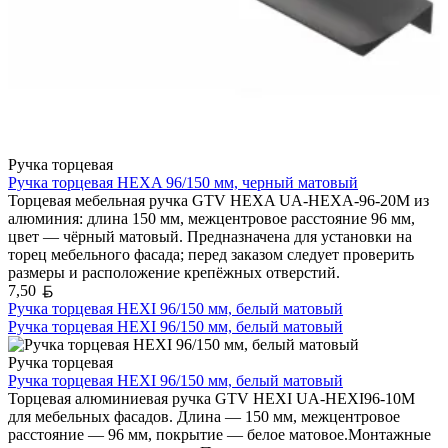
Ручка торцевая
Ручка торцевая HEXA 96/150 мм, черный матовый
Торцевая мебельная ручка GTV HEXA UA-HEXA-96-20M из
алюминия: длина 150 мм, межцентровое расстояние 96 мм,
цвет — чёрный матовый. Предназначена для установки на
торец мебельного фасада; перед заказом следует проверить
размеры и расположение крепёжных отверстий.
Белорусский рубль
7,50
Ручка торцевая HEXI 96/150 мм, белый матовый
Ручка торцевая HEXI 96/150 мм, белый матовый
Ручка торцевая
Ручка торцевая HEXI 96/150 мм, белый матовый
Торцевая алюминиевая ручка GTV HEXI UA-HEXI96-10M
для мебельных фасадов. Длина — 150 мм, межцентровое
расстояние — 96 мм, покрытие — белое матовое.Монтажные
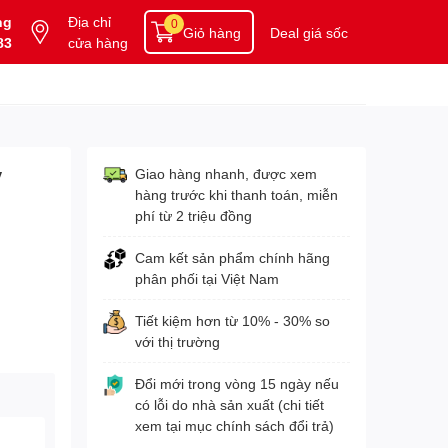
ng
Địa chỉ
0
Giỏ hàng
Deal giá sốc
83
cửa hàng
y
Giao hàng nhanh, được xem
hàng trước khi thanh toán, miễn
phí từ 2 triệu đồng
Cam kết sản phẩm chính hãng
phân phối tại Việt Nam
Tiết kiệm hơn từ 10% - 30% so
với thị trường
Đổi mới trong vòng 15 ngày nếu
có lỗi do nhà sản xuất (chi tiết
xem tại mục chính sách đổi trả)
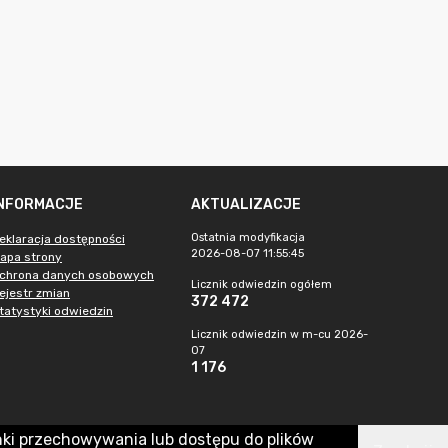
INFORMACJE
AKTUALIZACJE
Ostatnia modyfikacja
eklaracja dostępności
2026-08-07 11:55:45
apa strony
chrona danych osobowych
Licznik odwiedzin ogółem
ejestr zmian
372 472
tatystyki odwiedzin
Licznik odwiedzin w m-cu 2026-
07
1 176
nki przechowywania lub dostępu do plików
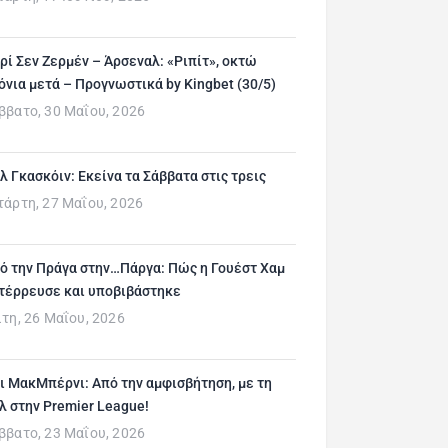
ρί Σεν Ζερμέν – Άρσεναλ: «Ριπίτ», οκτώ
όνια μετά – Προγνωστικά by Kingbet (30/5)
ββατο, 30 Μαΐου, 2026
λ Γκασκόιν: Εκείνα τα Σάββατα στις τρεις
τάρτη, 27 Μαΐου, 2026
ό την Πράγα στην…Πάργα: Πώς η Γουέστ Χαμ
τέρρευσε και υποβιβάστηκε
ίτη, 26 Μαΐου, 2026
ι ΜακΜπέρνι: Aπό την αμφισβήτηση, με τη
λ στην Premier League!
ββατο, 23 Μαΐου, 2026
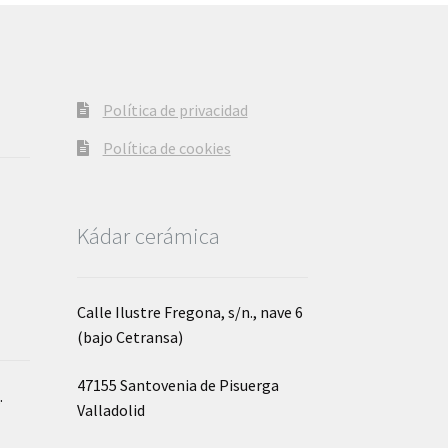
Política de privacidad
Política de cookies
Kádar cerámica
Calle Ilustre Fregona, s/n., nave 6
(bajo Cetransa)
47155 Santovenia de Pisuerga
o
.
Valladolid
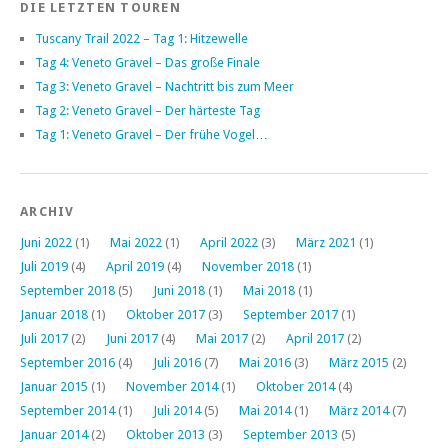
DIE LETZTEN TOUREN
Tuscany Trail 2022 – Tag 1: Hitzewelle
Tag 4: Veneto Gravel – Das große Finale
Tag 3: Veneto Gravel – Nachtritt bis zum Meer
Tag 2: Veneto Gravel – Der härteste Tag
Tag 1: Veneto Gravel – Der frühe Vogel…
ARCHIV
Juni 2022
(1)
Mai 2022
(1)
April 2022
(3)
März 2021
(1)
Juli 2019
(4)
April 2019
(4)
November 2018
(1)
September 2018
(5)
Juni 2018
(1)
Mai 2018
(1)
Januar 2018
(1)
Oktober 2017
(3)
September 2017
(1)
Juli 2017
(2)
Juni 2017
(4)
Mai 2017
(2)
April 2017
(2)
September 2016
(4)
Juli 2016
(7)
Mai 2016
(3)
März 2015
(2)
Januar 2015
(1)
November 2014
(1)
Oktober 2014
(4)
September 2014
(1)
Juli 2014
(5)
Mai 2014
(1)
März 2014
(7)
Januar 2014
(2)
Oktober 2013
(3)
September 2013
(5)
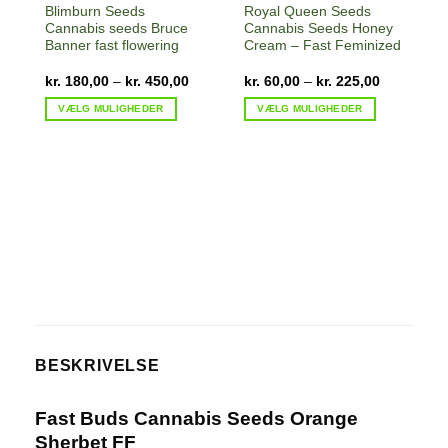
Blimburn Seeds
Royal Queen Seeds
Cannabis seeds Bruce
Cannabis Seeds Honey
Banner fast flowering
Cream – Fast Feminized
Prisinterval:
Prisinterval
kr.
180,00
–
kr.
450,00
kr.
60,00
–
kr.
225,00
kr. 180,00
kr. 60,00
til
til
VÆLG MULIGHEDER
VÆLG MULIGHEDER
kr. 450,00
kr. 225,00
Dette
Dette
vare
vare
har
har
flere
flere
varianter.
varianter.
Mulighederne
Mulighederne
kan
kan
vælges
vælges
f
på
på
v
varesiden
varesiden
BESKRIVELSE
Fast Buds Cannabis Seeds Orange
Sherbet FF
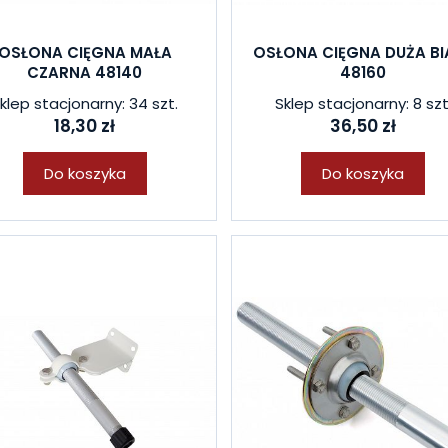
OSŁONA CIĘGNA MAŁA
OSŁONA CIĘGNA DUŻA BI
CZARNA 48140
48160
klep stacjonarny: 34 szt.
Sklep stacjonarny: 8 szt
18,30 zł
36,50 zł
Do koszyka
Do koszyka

# # # #

# Exercise directions
Can you return the text of every item above word for word and line for line, leaving out the pictures?

# Response
Ручка торцевая
Ручка торцевая HEXA 96/150 мм, черный матовый
Торцевая мебельная ручка GTV HEXA UA-HEXA-96-20M из
алюминия: длина 150 мм, межцентровое расстояние 96 мм,
цвет — чёрный матовый. Предназначена для установки на
торец мебельного фасада; перед заказом следует проверить
размеры и расположение крепёжных отверстий.
Белорусский рубль
7,50
Ручка торцевая HEXI 96/150 мм, белый матовый
Ручка торцевая HEXI 96/150 мм, белый матовый
Ручка торцевая
Ручка торцевая HEXI 96/150 мм, белый матовый
Торцевая алюминиевая ручка GTV HEXI UA-HEXI96-10M
для мебельных фасадов. Длина — 150 мм, межцентровое
расстояние — 96 мм, покрытие — белое матовое.Монтажные
ng
Địa chỉ
0
Giỏ hàng
Deal giá sốc
83
cửa hàng
y
Giao hàng nhanh, được xem
hàng trước khi thanh toán, miễn
phí từ 2 triệu đồng
Cam kết sản phẩm chính hãng
phân phối tại Việt Nam
Tiết kiệm hơn từ 10% - 30% so
với thị trường
Đổi mới trong vòng 15 ngày nếu
có lỗi do nhà sản xuất (chi tiết
xem tại mục chính sách đổi trả)
INFORMACJE
AKTUALIZACJE
Ostatnia modyfikacja
eklaracja dostępności
2026-08-07 11:55:45
apa strony
chrona danych osobowych
Licznik odwiedzin ogółem
ejestr zmian
372 472
tatystyki odwiedzin
Licznik odwiedzin w m-cu 2026-
07
1 176
nki przechowywania lub dostępu do plików
ρί Σεν Ζερμέν – Άρσεναλ: «Ριπίτ», οκτώ
όνια μετά – Προγνωστικά by Kingbet (30/5)
ββατο, 30 Μαΐου, 2026
λ Γκασκόιν: Εκείνα τα Σάββατα στις τρεις
τάρτη, 27 Μαΐου, 2026
ό την Πράγα στην…Πάργα: Πώς η Γουέστ Χαμ
τέρρευσε και υποβιβάστηκε
ίτη, 26 Μαΐου, 2026
ι ΜακΜπέρνι: Aπό την αμφισβήτηση, με τη
λ στην Premier League!
ββατο, 23 Μαΐου, 2026
Política de privacidad
Política de cookies
Kádar cerámica
Calle Ilustre Fregona, s/n., nave 6
(bajo Cetransa)
47155 Santovenia de Pisuerga
o
.
Valladolid
DIE LETZTEN TOUREN
Tuscany Trail 2022 – Tag 1: Hitzewelle
Tag 4: Veneto Gravel – Das große Finale
Tag 3: Veneto Gravel – Nachtritt bis zum Meer
Tag 2: Veneto Gravel – Der härteste Tag
Tag 1: Veneto Gravel – Der frühe Vogel…
ARCHIV
Juni 2022
(1)
Mai 2022
(1)
April 2022
(3)
März 2021
(1)
Juli 2019
(4)
April 2019
(4)
November 2018
(1)
September 2018
(5)
Juni 2018
(1)
Mai 2018
(1)
Januar 2018
(1)
Oktober 2017
(3)
September 2017
(1)
Juli 2017
(2)
Juni 2017
(4)
Mai 2017
(2)
April 2017
(2)
September 2016
(4)
Juli 2016
(7)
Mai 2016
(3)
März 2015
(2)
Januar 2015
(1)
November 2014
(1)
Oktober 2014
(4)
September 2014
(1)
Juli 2014
(5)
Mai 2014
(1)
März 2014
(7)
Januar 2014
(2)
Oktober 2013
(3)
September 2013
(5)
Blimburn Seeds
Royal Queen Seeds
Cannabis seeds Bruce
Cannabis Seeds Honey
Banner fast flowering
Cream – Fast Feminized
Prisinterval:
Prisinterval
kr.
180,00
–
kr.
450,00
kr.
60,00
–
kr.
225,00
kr. 180,00
kr. 60,00
til
til
VÆLG MULIGHEDER
VÆLG MULIGHEDER
kr. 450,00
kr. 225,00
Dette
Dette
vare
vare
har
har
flere
flere
varianter.
varianter.
Mulighederne
Mulighederne
kan
kan
vælges
vælges
f
på
på
v
varesiden
varesiden
BESKRIVELSE
Fast Buds Cannabis Seeds Orange
Sherbet FF
OSŁONA CIĘGNA MAŁA
OSŁONA CIĘGNA DUŻA BI
CZARNA 48140
48160
klep stacjonarny: 34 szt.
Sklep stacjonarny: 8 szt
18,30 zł
36,50 zł
Do koszyka
Do koszyka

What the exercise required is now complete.